Healing your own relationship around desserts/sweets:
Do you feel like desserts or sweets are something you have to earn?
If sweets were approached with you in this way as a child, it’s likely that you might have unresolved issues around desserts that might be beneficial to work through. And that is okay!
Many of us have food issues that stem from childhood. Your own history with sweets in your upbringing can influence how you relate to your kids around sweets.
The most important thing is to recognize it and to understand that these are not things that have to be passed down to your own children.
Simply having awareness of this can help you create new patterns and behaviors with your own kids.
Just remember that you can still work through resolving your past with food while supporting peace with food for your kiddos.
And don’t forget: you deserve to eat and enjoy sweets and desserts NO. MATTER. WHAT. You don’t have to earn your desserts.
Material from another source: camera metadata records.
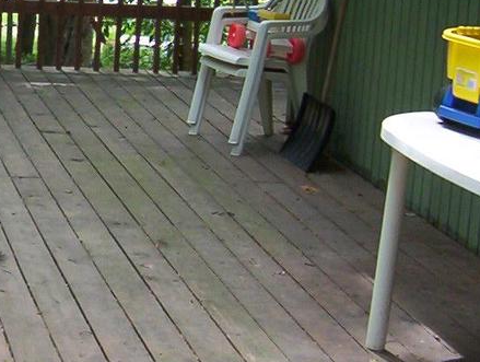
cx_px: -83
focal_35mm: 105
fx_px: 1459
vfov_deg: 14.0
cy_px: 42
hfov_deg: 17.8
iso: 100
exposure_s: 1/339
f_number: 2.76
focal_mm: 5.54
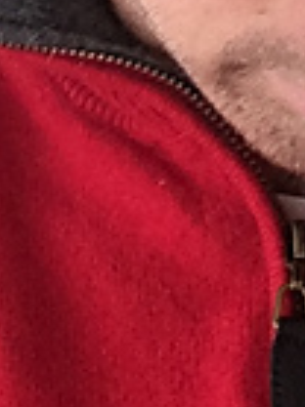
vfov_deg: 12.4
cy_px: -372
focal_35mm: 143
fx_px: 1683
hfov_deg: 10.4
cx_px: 161
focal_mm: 2.15
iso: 100
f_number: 2.4
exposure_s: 1/30
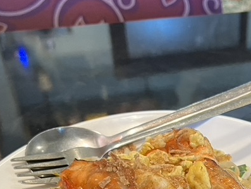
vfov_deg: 20.6
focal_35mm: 67
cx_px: 224
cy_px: 223
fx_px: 486
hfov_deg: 27.9
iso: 160
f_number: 1.6
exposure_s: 1/60
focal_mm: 5.1
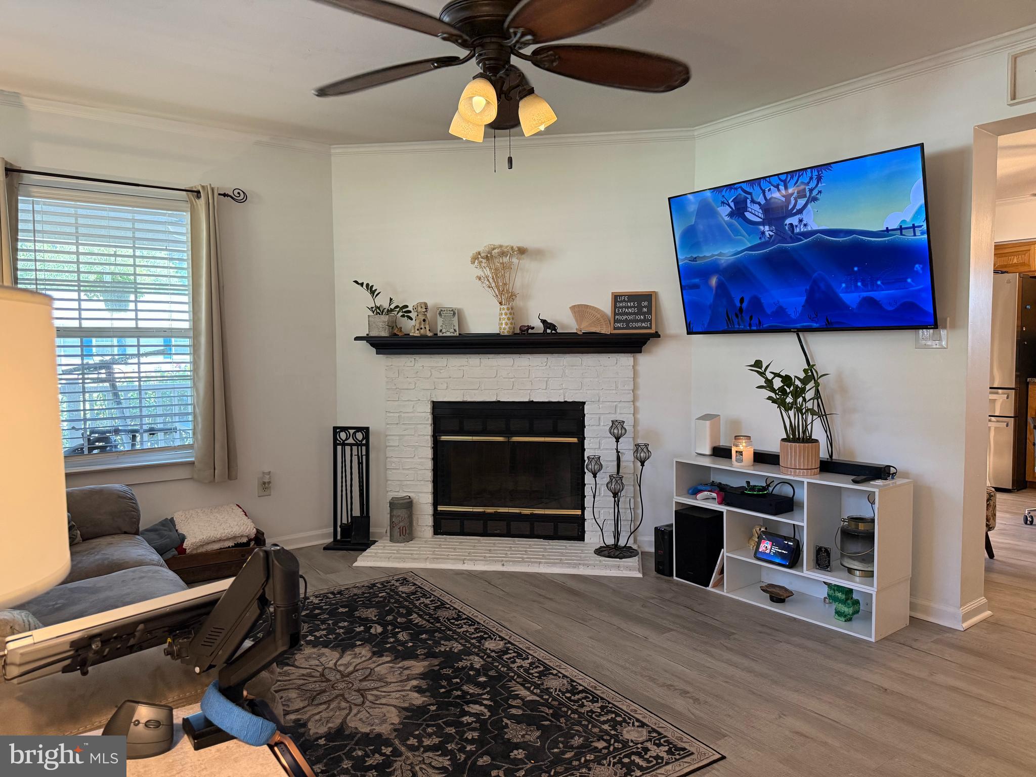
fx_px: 718
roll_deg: +0.9
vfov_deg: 56.8
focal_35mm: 24
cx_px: 518
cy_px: 388
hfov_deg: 71.6
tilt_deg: -3.2
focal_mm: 6.76
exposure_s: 1/60
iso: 320
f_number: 1.78
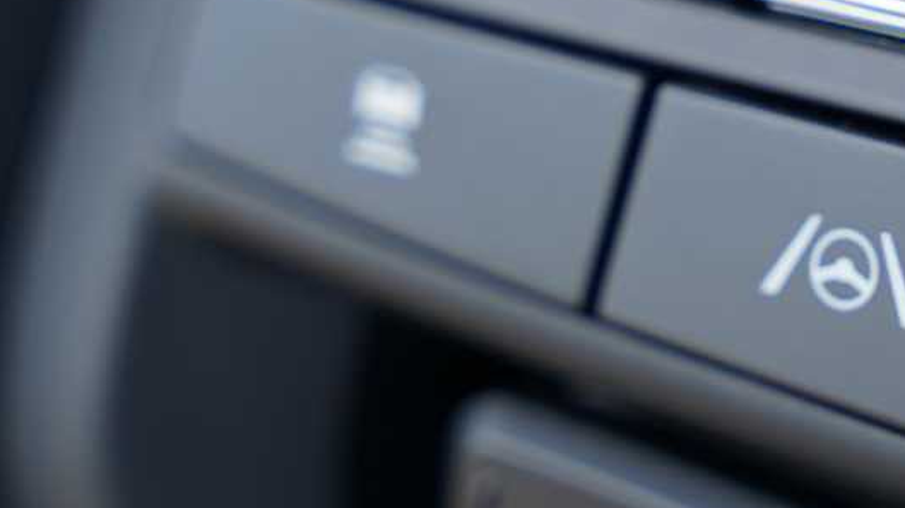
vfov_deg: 5.8
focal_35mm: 210
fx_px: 5047
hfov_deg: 10.1
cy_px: 74
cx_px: 1078
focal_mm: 53.1
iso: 100
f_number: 3.5
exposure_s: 1/200
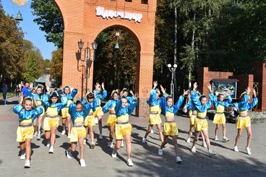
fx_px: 277
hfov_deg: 51.3
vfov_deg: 35.4
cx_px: 134
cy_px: 93
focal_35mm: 38
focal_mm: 23
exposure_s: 1/500
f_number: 11
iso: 200
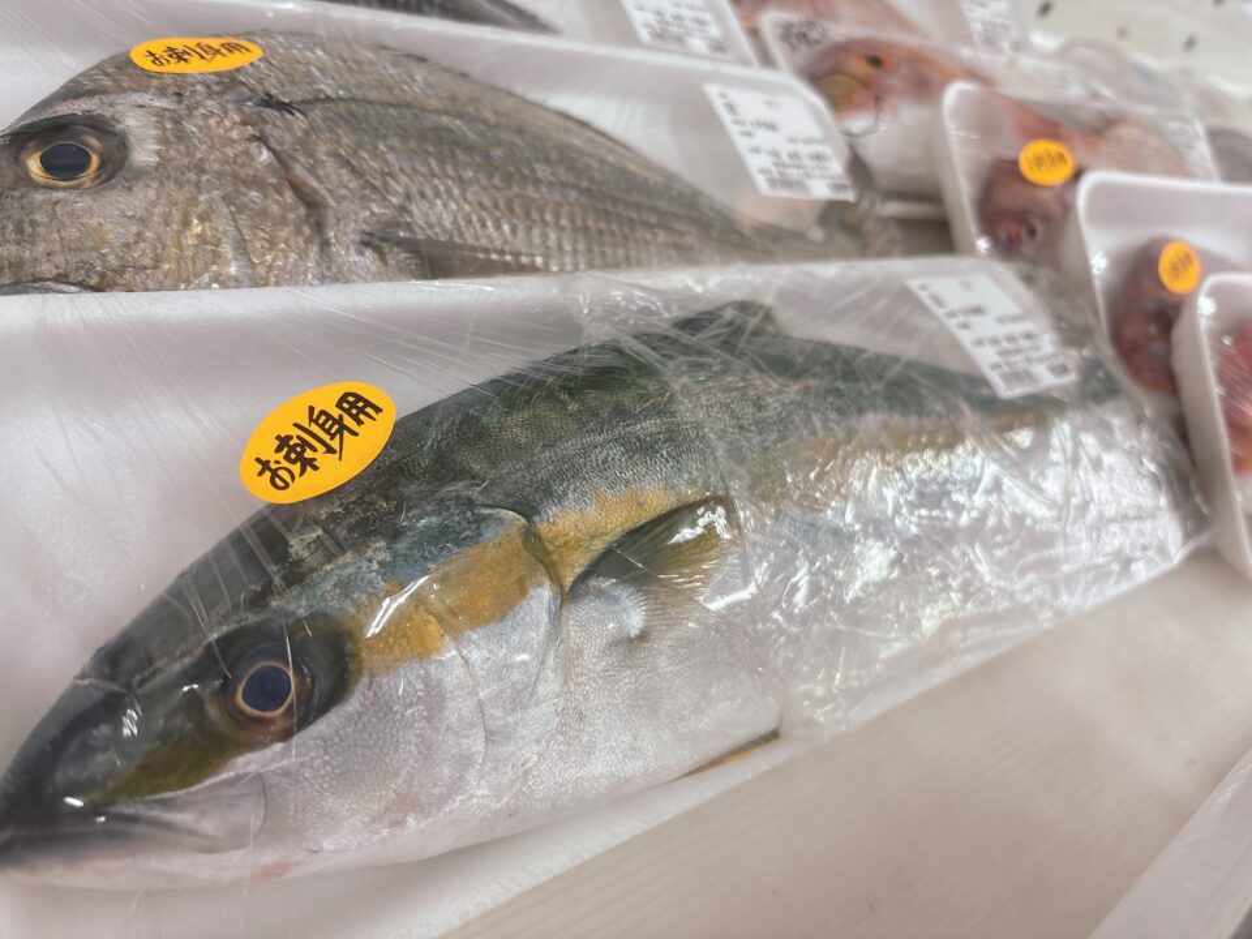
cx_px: 626
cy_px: 470
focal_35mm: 26
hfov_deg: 67.3
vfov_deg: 53.1
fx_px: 940
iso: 125
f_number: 1.6
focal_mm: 5.96
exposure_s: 1/120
Believing this for yourself will help you live this out for your kids.
Should teachers give candy to students as a reward?
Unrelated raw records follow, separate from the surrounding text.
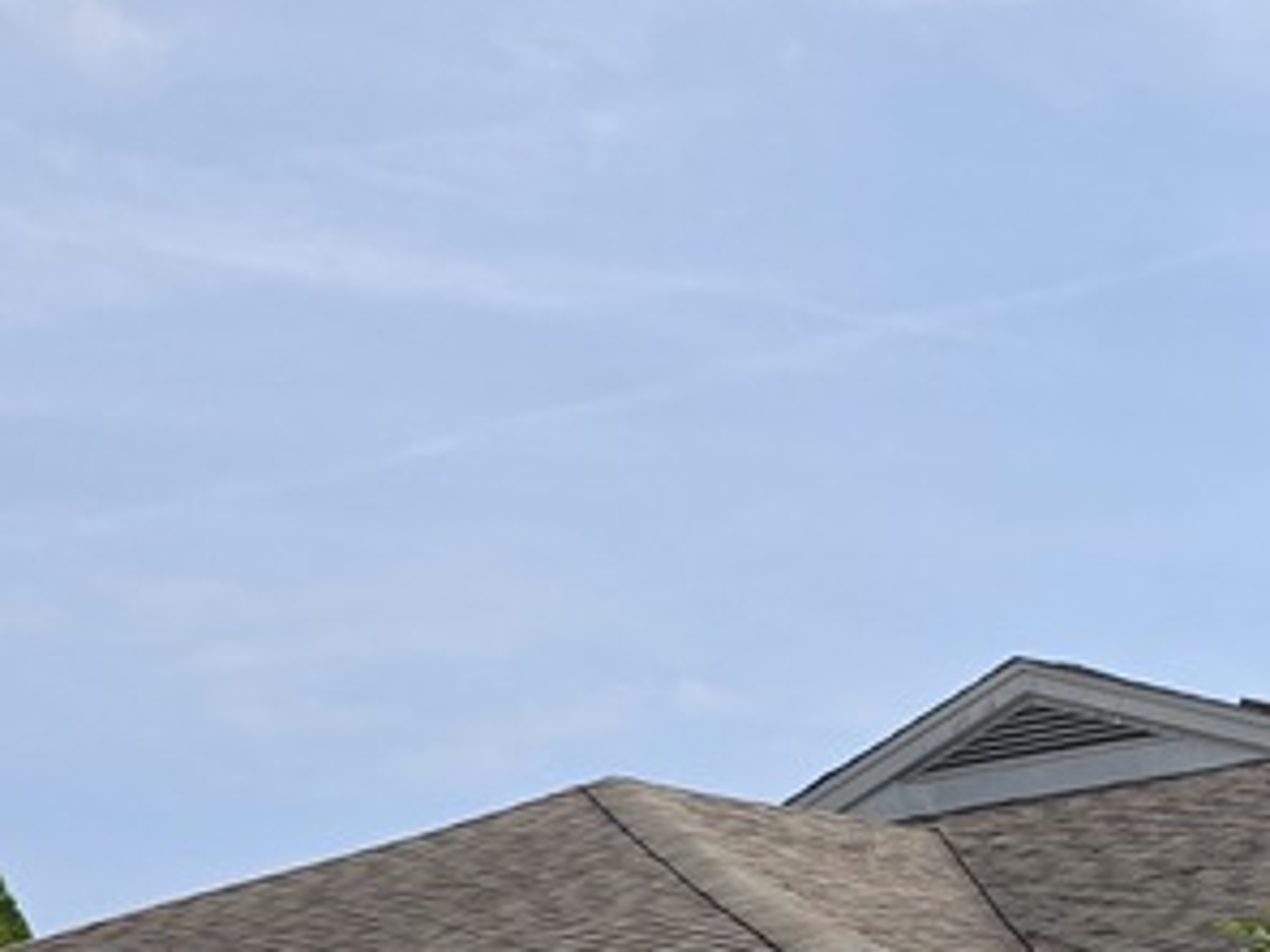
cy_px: 1908
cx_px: 2300
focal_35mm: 112
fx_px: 4109
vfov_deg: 11.8
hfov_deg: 15.2
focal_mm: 6.3
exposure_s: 1/4145
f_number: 1.7
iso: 80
Lastly, I wanted to quickly address some of the common scenarios your kids might encounter where sweets are given as rewards.
I see this most commonly in the media, in classroom settings and with other well-meaning relatives (AKA - Grandparents).
If you’re working hard on keeping sweets neutral for your kids but are encountering other adults approaching this differently, don’t be alarmed.
The greatest impact on how your child learns and feels about food will primarily come from home.
If your kids are coming home with outside messages that sweets have to be earned, you can gently reinforce that they are deserving to eat no matter what.
Remind your children that they don’t have to do anything to enjoy their sweets and desserts and that those foods will always be available for them.
This stance on your part will speak louder to them than any outside messages they may be encountering about this. Diet culture is LOUD, and they will undoubtedly hear that they have to “earn” their food, in some shape or form.
But your actions and words will speak truth even LOUDER to them, and that is all the reassurance they will need.
If your kids spend a lot of outside time with other caregivers who tend to reinforce this message, you might consider having a conversation with these individuals to let them know where you stand.
Try an educational versus confrontational approach.
For example, you might share, “At home, we’re working really hard to help [child’s name] feel relaxed and comfortable eating all foods. We want her to know that she doesn’t have to earn her food and that she’s able to enjoy a variety of foods.
To do this, we’re using non-food rewards for her behavior, like stickers, puzzles, etc. Can you help us do the same thing when she’s with you? We can share some of these non-food rewards, if that would be helpful!”
I’ve had similar conversations with some of my kids’ teachers. Of course, things like popsicle parties or popcorn parties are not inherently a “bad” thing.
What can be more tricky is the way a teacher might talk about it or approach the subject. In general, I’ve found that teachers do an amazing job rewarding and recognizing academic achievement and good behavior with non-food awards.
This can be highly effective with kids.
Again, if your child is picking up messages from school that sweets have to be earned, you can counter this message with what you do at home.
Overall, know that what you do with your child matters, and how you talk with your kids about food can make a difference in how they grow up to feel about food and their bodies.
Stay connected with the big picture goals with feeding your kids to help you stay motivated through difficult situations.
The work you’re doing today will be the foundation for helping your child develop a healthy and positive relationship with food.